It was a day like any other day.
A delicate expression of some quite distressing subject matter
Working in partnership with Liv’s Trust, a charity founded by one of the victim’s families to support young people in Greater Manchester, 10:31 MCR combines verbatim interview with online vlog and newsreel audio to explore the goings-on before, during and after the MEN Arena attack of 2017, when 22 people were killed during an Ariana Grande concert in Manchester city centre. This is a piece of applied theatre devised by an Essex-based company, which one could argue gives them the emotional distance to present a compelling and coherent narrative. Sadly, for me, the result falls a little short.
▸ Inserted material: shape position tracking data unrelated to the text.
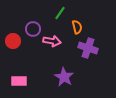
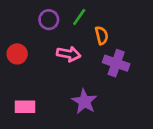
purple circle: (33, 29) -> (49, 20), moved

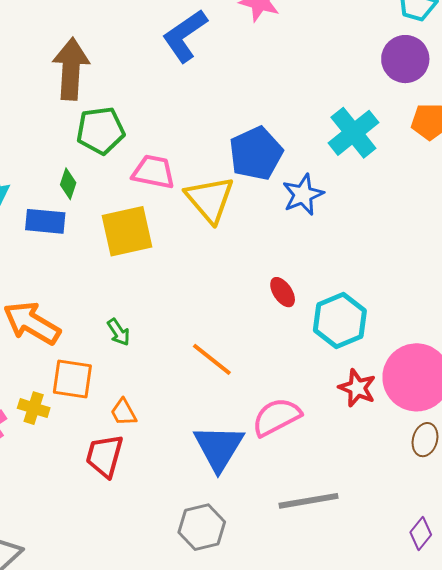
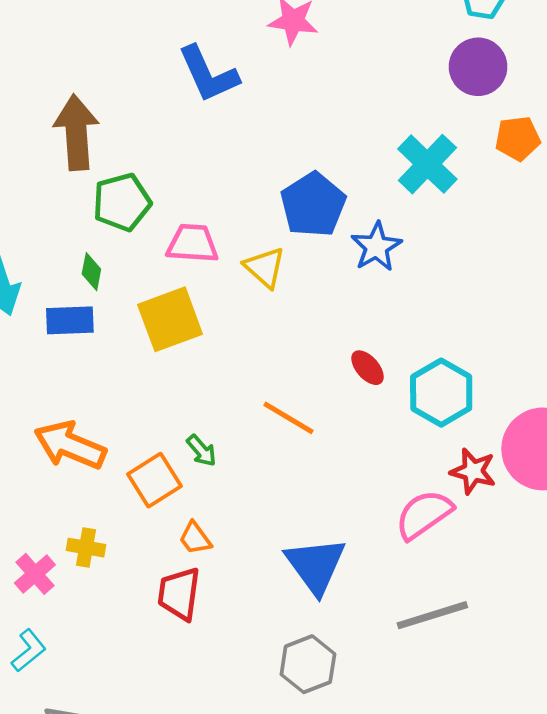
blue L-shape: (185, 36) -> (208, 74), turned -72
yellow triangle: (210, 199) -> (265, 267), size x0.7
green arrow: (119, 332) -> (201, 451), moved
orange line: (212, 359) -> (289, 418), moved
orange square: (72, 379) -> (155, 480), moved, turned -33
pink semicircle: (277, 417) -> (424, 515), moved

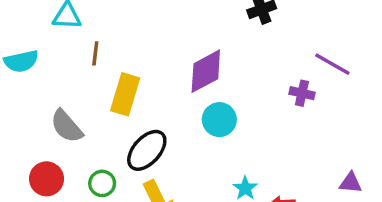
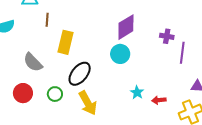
purple line: (332, 64) -> (182, 53), moved, turned 70
purple diamond: (206, 71) -> (126, 27), moved

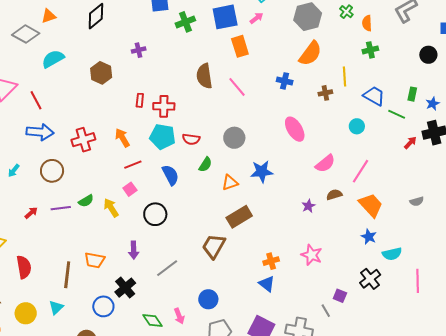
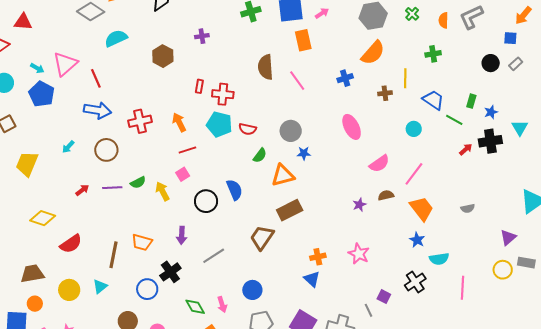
orange semicircle: (367, 23) -> (443, 20), moved
blue cross: (285, 81) -> (345, 78), turned -35
blue star: (262, 172) -> (304, 153), moved, size x0.6
blue semicircle: (170, 175) -> (234, 190), moved
orange triangle: (230, 183) -> (283, 175), size x1.4
red semicircle: (24, 267) -> (71, 244), turned 60

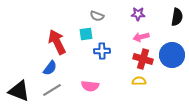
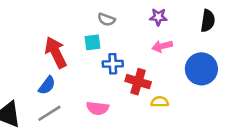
red cross: (143, 59) -> (138, 82), moved

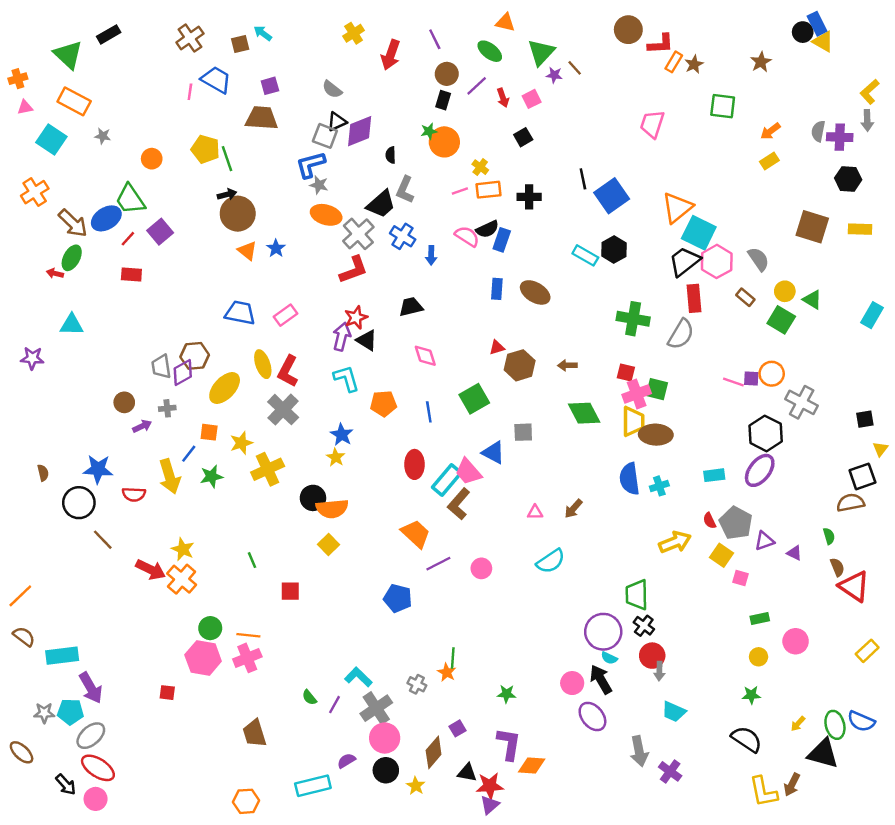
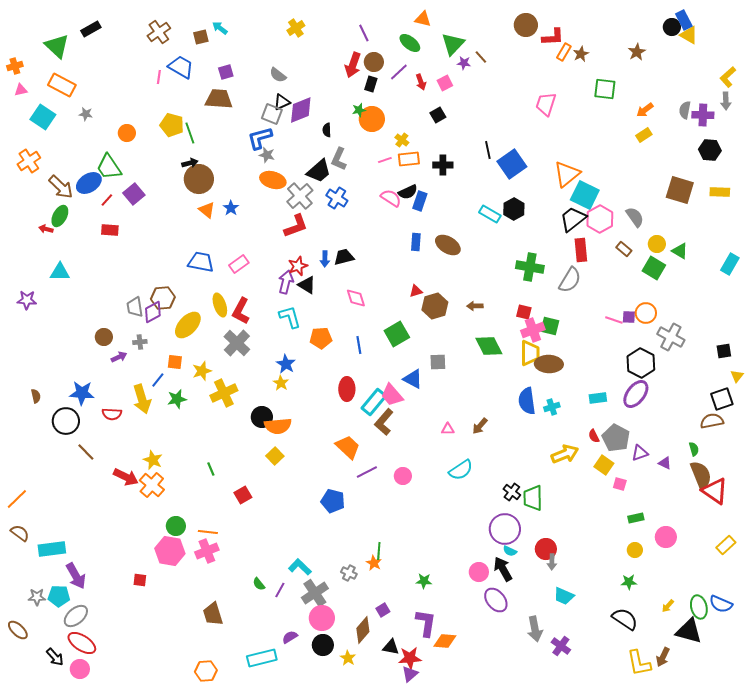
red arrow: (391, 55) -> (353, 65), moved
blue arrow: (431, 255) -> (325, 259), moved
brown semicircle: (837, 567) -> (701, 475), size x1.8
red square: (290, 591) -> (243, 495), turned -30
black cross: (644, 626) -> (512, 492), moved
Without complicated props or scenery, this three-person ensemble draws heavily upon a fusion of dance and physical theatre to evoke some of the more recognisable scenes from the evening. Well-rehearsed and fast-paced, these movement sequences become a delicate expression of some quite distressing subject matter, remaining mostly abstract and avoiding the grotesque for which I am thankful. Muted facial expressions create a blank canvas, upon which a distorted soundscape of audio clips and Bon Iver rock-pop can dictate the mood: both Oasis and Ariana are again, mercifully absent. On a less muted tone, I found it more than a little uncomfortable to watch the joyous pre-concert recreations for which the actors reverted to a rather patronising pastiche of teenage behaviour, which in context felt rather off the mark.
In 2017, most of the rhetoric surrounding the attacks was concerning the strength and unity of the Manchester community, and I do admire the lack of hyperbole in the script. It is a contrast to see a production that embraces the vulnerability and fears expressed by some interviewees and I would have liked to see more of this rather than some of the more repetitive movement sections which did little to enhance the emotional or narrative structure of the production.
Community theatre provides a creative outlet for groups who may not otherwise have access to a theatrical space. 10:31 MCR may not make everyone happy – their director admits that reactions have been ‘mixed’ – but as with all verbatim theatre, it provides a raw, honest channel for those who were directly involved in the process to communicate their side of a story. To review this show for what it is, which is the product of a research-based Applied Drama project, then ostensibly it is a success – and as a fundraiser for their chosen charity, even more so. However, to those with a more intimate connection to the attacks who are expecting, or maybe hoping for, a sense of deeper catharsis, I would approach 10:31 MCR with caution.